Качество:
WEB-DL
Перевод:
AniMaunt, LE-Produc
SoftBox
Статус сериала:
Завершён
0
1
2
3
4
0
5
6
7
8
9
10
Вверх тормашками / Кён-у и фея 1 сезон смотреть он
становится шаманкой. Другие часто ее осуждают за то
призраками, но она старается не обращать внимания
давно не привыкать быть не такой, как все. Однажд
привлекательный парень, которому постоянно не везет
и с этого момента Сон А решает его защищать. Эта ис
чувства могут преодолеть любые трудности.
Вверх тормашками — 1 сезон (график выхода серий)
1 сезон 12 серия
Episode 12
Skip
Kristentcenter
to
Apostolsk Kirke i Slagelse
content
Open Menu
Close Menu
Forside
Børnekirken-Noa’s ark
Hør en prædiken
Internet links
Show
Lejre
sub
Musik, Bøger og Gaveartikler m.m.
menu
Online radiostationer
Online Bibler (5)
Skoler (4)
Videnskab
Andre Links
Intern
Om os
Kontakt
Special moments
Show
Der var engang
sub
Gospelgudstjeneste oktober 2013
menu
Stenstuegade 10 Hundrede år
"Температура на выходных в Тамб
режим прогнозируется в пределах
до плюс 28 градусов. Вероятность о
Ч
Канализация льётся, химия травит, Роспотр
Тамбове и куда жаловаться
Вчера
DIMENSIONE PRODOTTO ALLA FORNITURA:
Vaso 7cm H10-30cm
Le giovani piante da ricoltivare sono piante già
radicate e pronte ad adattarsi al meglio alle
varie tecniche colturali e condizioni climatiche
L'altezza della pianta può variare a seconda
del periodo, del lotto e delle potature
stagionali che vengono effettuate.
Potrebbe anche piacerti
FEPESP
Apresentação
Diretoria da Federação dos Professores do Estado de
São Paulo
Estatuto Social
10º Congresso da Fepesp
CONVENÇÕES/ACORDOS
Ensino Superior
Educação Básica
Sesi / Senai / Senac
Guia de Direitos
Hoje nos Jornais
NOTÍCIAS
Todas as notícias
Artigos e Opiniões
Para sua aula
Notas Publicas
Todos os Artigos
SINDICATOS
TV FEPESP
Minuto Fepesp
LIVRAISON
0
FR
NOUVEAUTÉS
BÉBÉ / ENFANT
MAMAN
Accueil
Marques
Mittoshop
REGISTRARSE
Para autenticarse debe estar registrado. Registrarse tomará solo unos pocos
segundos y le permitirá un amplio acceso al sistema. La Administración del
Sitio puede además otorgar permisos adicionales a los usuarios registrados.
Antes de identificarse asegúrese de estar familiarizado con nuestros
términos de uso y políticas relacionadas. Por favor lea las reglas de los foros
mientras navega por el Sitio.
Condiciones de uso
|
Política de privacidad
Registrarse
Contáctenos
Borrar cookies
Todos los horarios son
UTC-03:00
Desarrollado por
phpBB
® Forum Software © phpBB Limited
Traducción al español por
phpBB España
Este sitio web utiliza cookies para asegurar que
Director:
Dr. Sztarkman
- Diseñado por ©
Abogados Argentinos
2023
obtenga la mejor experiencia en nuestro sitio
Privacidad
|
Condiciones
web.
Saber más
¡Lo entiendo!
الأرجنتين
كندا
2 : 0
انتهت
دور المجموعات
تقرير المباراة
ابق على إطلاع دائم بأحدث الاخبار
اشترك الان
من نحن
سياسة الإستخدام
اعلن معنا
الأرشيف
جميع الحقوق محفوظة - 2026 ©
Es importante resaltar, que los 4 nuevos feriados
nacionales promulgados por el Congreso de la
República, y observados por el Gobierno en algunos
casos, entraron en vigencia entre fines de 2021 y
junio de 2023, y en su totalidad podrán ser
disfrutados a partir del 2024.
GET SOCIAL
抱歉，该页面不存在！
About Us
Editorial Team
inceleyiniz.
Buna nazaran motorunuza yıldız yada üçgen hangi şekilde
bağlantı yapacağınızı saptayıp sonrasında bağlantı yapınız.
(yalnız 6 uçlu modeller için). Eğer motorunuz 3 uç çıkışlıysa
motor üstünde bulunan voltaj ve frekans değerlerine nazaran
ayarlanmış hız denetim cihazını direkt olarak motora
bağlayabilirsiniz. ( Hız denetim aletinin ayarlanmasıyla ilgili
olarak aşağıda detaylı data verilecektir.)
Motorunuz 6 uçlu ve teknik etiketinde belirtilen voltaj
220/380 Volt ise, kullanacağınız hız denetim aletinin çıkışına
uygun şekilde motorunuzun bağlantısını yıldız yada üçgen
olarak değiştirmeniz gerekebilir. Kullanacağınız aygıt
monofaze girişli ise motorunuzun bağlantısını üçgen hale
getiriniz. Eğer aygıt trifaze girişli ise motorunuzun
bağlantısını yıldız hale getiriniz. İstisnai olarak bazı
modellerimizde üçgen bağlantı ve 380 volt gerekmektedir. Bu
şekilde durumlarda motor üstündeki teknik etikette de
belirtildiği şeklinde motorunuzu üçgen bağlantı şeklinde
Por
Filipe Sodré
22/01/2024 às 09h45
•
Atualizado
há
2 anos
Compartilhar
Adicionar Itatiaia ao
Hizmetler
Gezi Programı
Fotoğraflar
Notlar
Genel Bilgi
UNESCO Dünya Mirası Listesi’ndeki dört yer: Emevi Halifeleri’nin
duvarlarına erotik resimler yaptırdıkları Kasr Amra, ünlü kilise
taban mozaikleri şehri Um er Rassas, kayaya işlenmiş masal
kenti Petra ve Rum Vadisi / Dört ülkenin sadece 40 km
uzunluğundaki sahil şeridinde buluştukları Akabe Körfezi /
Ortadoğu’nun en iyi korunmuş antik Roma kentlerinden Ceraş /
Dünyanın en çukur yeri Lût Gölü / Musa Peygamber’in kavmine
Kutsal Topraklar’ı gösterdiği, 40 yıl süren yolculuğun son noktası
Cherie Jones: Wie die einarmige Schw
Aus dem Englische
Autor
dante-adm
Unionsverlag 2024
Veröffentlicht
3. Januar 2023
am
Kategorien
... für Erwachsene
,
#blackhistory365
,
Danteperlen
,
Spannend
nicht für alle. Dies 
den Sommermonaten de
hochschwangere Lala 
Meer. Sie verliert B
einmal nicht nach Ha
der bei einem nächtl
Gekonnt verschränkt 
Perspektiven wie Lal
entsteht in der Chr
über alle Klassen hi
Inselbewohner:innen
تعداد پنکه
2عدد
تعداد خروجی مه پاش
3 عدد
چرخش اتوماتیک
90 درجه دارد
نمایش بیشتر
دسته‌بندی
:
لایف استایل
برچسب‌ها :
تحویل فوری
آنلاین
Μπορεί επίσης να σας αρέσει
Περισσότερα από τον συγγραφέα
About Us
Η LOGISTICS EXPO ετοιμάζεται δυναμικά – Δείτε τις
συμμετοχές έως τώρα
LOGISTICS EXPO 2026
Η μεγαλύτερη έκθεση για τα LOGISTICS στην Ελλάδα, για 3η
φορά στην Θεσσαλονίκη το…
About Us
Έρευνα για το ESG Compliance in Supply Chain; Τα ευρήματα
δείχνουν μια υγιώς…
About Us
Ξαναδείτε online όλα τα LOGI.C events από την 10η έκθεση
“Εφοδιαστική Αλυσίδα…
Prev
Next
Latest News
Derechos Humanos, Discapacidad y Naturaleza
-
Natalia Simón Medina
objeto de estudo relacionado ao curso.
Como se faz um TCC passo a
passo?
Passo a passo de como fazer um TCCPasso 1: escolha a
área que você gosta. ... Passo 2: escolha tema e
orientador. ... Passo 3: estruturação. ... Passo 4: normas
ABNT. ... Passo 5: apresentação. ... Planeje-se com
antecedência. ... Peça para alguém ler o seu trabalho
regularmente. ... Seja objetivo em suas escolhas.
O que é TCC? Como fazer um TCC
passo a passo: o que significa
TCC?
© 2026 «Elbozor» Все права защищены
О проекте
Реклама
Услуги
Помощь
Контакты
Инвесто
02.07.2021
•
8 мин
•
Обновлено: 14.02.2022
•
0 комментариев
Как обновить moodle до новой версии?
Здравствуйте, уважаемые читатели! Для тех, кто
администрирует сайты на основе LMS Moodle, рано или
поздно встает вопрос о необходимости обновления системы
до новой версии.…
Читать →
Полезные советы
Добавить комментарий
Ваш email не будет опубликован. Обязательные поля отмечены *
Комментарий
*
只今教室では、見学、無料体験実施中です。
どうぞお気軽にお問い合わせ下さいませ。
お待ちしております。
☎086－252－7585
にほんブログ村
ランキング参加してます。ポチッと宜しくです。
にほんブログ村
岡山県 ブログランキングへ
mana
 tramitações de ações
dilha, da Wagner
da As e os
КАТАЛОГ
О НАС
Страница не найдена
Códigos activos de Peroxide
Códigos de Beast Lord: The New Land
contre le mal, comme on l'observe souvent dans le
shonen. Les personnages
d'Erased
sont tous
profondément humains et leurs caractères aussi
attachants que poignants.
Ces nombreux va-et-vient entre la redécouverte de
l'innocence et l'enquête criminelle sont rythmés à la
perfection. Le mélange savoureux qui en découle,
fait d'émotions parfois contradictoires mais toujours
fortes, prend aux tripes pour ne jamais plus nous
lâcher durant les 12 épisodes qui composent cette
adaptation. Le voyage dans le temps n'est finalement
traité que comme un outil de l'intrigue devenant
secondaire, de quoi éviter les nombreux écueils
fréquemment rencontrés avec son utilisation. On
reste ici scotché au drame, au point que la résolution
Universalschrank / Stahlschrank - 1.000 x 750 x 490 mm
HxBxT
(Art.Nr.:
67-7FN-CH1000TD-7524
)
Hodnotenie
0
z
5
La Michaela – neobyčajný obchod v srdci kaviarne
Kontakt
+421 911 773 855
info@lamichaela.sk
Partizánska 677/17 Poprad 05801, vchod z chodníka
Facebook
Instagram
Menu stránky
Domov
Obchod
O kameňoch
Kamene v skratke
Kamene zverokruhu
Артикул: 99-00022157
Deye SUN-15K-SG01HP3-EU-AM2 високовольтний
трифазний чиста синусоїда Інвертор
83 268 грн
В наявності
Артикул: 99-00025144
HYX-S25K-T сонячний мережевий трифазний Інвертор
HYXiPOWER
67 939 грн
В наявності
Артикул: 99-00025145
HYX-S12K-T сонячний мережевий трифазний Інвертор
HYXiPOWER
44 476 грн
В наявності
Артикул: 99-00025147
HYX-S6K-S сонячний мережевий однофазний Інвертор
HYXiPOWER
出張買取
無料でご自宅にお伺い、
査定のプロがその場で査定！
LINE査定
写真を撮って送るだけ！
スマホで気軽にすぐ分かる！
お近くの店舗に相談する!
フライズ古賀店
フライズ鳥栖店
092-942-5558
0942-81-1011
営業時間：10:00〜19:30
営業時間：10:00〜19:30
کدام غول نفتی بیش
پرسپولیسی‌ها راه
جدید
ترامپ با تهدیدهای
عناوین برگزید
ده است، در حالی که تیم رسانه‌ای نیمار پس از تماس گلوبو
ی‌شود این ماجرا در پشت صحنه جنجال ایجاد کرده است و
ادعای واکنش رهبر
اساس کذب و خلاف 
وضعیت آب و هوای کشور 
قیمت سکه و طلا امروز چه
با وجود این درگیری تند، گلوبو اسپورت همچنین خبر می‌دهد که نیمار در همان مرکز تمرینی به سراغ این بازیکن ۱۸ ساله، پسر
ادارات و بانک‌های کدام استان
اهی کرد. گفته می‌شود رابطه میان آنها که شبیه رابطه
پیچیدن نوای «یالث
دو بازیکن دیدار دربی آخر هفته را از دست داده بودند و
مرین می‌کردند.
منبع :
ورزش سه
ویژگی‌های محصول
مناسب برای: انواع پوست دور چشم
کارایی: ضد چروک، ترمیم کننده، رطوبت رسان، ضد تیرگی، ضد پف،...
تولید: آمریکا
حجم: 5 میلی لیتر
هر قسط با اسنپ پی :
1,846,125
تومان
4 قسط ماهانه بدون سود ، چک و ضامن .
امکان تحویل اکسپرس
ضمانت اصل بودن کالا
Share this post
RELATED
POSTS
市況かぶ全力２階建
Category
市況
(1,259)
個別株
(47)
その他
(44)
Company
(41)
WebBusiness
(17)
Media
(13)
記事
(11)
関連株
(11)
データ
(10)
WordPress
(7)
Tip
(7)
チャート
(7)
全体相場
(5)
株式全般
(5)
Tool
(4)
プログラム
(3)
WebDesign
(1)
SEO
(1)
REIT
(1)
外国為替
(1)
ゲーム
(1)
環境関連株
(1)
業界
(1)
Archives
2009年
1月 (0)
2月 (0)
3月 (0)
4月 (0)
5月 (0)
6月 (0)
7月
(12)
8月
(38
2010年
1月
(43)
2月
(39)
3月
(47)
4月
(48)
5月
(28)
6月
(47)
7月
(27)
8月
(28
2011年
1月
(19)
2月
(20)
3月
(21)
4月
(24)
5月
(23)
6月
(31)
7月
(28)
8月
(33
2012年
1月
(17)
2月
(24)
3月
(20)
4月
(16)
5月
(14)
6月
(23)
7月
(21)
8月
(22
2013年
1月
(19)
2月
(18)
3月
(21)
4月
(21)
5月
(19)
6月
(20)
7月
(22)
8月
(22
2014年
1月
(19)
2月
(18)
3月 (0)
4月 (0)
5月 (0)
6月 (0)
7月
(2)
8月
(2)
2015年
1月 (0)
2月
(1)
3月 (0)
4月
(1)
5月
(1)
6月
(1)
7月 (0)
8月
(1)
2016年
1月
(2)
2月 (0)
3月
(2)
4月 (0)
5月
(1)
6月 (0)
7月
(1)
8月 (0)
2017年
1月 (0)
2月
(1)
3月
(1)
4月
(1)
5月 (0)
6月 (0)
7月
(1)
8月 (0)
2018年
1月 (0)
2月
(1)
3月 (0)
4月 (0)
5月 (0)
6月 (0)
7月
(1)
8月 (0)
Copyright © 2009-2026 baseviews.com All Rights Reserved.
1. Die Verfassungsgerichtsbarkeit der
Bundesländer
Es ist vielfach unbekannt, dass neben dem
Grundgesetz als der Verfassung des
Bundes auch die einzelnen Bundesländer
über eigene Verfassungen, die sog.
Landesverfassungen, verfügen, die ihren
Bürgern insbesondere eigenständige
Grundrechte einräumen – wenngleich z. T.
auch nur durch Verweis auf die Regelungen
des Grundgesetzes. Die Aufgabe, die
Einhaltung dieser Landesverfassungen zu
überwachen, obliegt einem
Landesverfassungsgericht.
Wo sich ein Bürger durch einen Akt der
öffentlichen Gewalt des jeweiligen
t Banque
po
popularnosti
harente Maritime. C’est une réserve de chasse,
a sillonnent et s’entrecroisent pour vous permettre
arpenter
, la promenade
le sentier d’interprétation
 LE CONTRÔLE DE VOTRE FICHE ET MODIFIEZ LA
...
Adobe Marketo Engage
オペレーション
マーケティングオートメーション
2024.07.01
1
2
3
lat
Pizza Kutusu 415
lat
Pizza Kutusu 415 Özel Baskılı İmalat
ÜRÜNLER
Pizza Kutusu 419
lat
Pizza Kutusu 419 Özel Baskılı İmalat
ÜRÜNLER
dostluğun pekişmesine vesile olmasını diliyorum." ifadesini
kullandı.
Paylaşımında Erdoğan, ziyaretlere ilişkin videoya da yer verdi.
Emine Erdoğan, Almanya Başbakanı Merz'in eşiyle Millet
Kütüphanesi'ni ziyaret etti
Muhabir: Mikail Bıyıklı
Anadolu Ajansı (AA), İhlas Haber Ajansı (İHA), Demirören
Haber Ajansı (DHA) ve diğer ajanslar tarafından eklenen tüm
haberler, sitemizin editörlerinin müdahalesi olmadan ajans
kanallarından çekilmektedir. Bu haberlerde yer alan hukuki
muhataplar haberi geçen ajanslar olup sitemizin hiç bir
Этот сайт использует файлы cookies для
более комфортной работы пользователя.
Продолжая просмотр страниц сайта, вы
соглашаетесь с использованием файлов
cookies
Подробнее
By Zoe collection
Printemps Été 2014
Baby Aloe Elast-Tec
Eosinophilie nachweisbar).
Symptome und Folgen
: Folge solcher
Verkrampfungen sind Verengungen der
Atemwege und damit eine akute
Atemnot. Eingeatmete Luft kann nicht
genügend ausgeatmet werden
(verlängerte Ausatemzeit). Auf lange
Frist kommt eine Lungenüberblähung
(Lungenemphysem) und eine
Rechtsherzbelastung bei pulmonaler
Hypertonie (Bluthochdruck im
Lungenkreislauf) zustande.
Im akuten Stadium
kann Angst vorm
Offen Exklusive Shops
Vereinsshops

> Exercise directions
Begin with the first line of the records and reproduce each line as is, ending with the line that holds "призраками, но она".

> Finished task
Качество:
WEB-DL
Перевод:
AniMaunt, LE-Produc
SoftBox
Статус сериала:
Завершён
0
1
2
3
4
0
5
6
7
8
9
10
Вверх тормашками / Кён-у и фея 1 сезон смотреть он
становится шаманкой. Другие часто ее осуждают за то
призраками, но она старается не обращать внимания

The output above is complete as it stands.